GIVEN TEXT →

Live album by Justice
- Released: 24 November 2008
- Recorded: 27 March 2008
- Length: 74:34
- Label: Ed Banger; Because;
- Producer: Gaspard Augé; Xavier de Rosnay; Romain Gavras;

Justice chronology
| Planisphère (2008) | A Cross the Universe (2008) | Audio, Video, Disco (2011) |

= A Cross the Universe (album) =

A Cross the Universe is the first live album by the French electronic music duo Justice, released on 24 November 2008 on iTunes and on 9 December 2008 physically by Ed Banger Records and Because Music in France, and Atlantic Records in the US.

Professional ratings
Review scores
| Source | Rating |
| AllMusic | link |
| Billboard | favorable link |
| Chart Attack | link |
| NME | link |
| Pitchfork | 6.5/10 link |
| Spin | link |
| The Times | link |
| URB | link |

==History and background==
The album's title is a play on words of the Beatles song "Across the Universe" and the band's own album †. The live portion of this release was recorded at a concert in San Francisco, California at the Concourse Exhibition Center, on 27 March 2008. The CD also came with a DVD of the film of the same name called A Cross the Universe.

==Track listing==

- Notes
- "Phantom P† I" contains a sample of "Tenebre" (from the Tenebrae soundtrack) by Goblin.
- "Phantom P† I.5" contains a sample of "Tenebre" by Goblin.
- "Waters of Nazareth (Prelude)" contains a sample of "The Fallen (Justice Remix)" by Franz Ferdinand.
- "Let There Be Lite" contains a sample of "Skitzo Dancer" by Scenario Rock.
- "Stress" contains a sample of "Nazis" by Mr. Oizo.
- "We Are Your Friends (Reprise)" contains samples from "Never Be Alone" by Simian, "Atlantis To Interzone" by Klaxons, and "Just One Fix" by Ministry.
- "Waters of Nazareth" contains samples from "Killing In The Name" by Rage Against the Machine and "The Fallen" by Franz Ferdinand.
- "Encore" contains a sample of "Never Be Alone" by Simian.
- "NY Excuse" is a remix of "NY Excuse" by Soulwax.
- "Final" contains samples from "Master of Puppets" by Metallica and “The Party” by Justice.

Stored data entries →
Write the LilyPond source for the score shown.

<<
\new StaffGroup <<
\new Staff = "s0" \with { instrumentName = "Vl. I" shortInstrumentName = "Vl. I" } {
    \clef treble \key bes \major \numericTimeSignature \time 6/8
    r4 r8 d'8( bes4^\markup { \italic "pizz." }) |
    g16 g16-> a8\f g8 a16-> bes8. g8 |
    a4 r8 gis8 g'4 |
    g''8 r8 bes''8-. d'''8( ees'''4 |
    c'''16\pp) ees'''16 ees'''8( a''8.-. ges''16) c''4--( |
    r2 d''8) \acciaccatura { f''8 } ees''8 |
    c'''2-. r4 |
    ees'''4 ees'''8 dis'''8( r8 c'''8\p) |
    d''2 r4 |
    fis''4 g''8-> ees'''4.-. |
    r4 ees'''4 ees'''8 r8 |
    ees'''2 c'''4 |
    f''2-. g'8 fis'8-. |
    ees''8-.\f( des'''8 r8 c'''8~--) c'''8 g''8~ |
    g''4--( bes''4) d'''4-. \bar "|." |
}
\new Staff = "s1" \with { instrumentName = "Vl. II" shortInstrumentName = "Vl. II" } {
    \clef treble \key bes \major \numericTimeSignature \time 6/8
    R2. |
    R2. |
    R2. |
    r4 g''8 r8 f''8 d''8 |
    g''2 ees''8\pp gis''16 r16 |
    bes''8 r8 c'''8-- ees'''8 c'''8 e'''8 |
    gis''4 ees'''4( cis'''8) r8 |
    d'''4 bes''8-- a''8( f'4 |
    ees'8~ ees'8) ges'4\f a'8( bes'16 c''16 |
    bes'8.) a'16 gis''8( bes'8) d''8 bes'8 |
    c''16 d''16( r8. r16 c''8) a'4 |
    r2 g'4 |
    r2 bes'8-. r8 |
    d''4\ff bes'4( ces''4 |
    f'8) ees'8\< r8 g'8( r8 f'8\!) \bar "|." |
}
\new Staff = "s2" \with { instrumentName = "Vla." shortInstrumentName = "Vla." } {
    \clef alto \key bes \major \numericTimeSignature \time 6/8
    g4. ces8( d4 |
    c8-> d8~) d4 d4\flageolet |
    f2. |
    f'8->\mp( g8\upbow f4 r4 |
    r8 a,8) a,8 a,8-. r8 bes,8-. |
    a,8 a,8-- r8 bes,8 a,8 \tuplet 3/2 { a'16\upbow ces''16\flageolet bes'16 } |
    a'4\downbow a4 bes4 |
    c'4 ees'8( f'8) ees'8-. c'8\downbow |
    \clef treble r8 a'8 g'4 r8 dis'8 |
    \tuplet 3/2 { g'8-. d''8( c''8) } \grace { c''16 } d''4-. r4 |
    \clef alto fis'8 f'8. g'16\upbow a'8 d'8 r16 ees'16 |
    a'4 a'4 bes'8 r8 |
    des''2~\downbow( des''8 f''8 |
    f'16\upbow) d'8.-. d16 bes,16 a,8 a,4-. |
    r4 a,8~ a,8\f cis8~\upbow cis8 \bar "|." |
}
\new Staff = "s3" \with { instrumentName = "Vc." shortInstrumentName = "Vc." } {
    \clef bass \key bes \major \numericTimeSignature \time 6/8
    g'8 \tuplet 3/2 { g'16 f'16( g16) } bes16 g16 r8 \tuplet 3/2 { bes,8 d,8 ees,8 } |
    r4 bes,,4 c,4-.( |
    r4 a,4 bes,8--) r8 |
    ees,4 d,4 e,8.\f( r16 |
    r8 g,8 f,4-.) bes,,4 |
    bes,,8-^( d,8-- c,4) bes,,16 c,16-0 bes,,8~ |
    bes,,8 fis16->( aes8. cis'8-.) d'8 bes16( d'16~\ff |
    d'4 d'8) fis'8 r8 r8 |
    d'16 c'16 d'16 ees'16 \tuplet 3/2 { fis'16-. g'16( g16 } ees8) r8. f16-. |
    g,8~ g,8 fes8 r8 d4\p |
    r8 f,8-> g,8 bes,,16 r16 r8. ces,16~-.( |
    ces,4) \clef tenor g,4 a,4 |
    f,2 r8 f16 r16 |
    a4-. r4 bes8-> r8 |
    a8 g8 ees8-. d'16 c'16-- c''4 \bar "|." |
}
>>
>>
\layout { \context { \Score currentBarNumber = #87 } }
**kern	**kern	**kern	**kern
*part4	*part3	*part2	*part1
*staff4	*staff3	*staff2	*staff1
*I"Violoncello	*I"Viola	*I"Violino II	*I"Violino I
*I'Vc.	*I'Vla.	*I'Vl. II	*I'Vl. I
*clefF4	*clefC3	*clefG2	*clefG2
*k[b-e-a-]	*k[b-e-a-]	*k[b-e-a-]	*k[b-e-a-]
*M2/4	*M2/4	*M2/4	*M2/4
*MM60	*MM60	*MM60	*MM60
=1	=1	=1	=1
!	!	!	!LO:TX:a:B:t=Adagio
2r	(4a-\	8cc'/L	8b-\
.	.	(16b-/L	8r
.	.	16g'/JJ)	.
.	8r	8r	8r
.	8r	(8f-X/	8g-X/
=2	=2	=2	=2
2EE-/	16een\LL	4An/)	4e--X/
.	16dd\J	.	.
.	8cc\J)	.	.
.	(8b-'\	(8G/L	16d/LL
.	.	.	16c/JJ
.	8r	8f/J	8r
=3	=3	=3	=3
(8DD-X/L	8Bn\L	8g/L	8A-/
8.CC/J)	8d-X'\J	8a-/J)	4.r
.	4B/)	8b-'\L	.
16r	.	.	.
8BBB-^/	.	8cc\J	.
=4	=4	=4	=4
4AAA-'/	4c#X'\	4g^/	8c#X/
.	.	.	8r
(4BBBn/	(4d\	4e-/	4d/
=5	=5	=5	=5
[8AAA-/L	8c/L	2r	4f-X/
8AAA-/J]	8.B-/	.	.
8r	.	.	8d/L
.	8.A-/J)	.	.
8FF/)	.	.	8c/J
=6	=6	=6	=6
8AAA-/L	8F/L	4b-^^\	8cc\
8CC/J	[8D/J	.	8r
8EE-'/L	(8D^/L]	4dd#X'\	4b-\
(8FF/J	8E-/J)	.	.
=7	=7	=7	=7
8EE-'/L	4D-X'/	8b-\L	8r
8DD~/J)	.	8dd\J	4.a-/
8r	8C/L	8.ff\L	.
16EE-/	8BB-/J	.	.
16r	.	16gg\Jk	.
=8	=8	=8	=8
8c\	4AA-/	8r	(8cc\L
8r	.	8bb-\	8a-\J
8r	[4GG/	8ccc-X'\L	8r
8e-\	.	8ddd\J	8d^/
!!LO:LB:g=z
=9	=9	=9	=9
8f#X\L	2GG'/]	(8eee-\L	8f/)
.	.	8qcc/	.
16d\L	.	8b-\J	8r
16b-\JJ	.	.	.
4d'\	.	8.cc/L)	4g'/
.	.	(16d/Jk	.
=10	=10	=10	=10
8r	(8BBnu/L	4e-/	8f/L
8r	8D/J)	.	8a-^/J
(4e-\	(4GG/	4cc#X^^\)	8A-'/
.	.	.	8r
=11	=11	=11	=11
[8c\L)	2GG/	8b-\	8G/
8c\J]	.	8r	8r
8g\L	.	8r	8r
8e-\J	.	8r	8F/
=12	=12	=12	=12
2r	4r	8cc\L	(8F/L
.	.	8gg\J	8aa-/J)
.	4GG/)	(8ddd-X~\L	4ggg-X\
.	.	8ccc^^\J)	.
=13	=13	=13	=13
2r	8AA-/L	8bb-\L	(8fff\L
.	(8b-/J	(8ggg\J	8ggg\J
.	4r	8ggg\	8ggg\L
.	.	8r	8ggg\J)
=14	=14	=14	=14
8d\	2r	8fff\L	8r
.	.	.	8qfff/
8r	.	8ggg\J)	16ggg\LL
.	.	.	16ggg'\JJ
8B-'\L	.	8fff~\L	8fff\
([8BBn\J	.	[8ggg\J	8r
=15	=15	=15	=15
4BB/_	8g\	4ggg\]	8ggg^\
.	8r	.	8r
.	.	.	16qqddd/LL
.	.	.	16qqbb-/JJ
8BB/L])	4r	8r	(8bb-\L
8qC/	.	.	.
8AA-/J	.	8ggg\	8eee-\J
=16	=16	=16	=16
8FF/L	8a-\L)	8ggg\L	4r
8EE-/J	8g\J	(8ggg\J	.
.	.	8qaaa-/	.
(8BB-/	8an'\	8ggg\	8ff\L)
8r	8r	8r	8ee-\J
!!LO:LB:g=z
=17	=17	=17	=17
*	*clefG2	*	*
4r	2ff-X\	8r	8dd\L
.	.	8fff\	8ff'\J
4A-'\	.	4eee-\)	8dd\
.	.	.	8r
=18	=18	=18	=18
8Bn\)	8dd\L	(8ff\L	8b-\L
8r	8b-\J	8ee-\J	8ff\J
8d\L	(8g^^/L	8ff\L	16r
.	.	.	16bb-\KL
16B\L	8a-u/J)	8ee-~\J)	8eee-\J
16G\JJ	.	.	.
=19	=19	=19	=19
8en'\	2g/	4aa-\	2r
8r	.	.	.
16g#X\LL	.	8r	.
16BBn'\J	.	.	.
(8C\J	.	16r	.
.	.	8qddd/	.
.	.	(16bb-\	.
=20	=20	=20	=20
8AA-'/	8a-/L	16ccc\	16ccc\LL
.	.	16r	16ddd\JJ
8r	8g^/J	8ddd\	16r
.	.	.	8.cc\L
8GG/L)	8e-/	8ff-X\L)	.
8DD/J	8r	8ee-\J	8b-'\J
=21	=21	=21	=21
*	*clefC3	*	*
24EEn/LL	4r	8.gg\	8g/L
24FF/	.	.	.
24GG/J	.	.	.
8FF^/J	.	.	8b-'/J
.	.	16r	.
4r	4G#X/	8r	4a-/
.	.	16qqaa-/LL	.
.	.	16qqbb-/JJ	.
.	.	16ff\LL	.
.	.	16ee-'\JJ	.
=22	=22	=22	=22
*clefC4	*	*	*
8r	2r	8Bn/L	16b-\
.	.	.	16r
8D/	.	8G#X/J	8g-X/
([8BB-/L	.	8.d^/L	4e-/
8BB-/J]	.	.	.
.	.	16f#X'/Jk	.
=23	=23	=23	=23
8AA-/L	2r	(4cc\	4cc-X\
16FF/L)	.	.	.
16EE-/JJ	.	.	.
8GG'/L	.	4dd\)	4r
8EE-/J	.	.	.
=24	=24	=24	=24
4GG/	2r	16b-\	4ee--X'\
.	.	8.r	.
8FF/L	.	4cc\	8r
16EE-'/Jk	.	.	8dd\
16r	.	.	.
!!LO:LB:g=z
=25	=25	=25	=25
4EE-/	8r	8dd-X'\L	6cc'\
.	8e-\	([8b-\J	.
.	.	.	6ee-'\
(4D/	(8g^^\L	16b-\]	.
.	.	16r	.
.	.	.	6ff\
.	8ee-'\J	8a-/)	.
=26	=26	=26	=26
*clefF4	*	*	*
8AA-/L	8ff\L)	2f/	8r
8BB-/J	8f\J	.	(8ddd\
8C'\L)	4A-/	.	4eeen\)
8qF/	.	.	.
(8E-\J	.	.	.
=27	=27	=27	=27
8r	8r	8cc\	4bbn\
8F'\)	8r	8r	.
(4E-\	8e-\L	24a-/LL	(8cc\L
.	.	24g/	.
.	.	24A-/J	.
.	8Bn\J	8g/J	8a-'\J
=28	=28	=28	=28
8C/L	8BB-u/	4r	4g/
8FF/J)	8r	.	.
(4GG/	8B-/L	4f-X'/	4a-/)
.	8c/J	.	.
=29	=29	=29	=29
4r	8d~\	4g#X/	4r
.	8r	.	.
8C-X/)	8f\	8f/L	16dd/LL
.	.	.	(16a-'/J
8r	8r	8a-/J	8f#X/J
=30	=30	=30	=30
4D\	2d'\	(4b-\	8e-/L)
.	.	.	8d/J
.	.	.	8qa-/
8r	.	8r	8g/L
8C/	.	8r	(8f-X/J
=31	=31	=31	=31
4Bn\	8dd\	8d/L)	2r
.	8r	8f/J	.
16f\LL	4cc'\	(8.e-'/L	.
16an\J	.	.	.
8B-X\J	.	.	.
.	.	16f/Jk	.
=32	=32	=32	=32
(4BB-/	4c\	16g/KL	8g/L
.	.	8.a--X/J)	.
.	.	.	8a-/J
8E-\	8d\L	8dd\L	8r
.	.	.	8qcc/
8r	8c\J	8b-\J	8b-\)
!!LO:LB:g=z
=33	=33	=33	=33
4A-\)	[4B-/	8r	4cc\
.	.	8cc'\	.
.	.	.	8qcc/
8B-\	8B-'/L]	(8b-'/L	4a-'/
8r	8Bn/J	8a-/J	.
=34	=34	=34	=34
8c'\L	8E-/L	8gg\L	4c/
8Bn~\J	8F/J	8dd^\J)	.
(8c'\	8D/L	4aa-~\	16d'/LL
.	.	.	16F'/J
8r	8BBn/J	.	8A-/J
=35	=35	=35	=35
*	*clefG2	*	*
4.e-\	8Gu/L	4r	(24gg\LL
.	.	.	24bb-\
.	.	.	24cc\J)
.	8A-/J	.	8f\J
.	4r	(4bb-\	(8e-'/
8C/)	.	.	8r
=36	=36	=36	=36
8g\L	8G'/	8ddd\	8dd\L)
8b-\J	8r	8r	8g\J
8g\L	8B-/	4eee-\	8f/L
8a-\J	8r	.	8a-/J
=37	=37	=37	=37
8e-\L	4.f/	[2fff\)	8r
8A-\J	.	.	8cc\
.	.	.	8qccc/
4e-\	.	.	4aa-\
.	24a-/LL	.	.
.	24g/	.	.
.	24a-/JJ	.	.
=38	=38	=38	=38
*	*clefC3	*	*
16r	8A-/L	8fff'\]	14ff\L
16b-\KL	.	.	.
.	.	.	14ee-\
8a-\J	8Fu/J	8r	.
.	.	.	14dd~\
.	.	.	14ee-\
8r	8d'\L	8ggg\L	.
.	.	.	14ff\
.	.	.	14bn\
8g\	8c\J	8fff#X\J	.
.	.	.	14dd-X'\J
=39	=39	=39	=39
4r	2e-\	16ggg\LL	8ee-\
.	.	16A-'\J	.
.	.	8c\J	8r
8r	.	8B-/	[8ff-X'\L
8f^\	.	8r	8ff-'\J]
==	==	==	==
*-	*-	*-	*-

REQUIRED ACTIONS →
A) According to the album article, at which venue was the live portion of the release recorded?
B) From the album article, copy out the passage starting at "Professional ratings" and ending at "Cross the Universe.".

ANSWERS PER TASK →
A) The Concourse Exhibition Center in San Francisco, California.

B)
Professional ratings
Review scores
| Source | Rating |
| AllMusic | link |
| Billboard | favorable link |
| Chart Attack | link |
| NME | link |
| Pitchfork | 6.5/10 link |
| Spin | link |
| The Times | link |
| URB | link |

==History and background==
The album's title is a play on words of the Beatles song "Across the Universe" and the band's own album †. The live portion of this release was recorded at a concert in San Francisco, California at the Concourse Exhibition Center, on 27 March 2008. The CD also came with a DVD of the film of the same name called A Cross the Universe.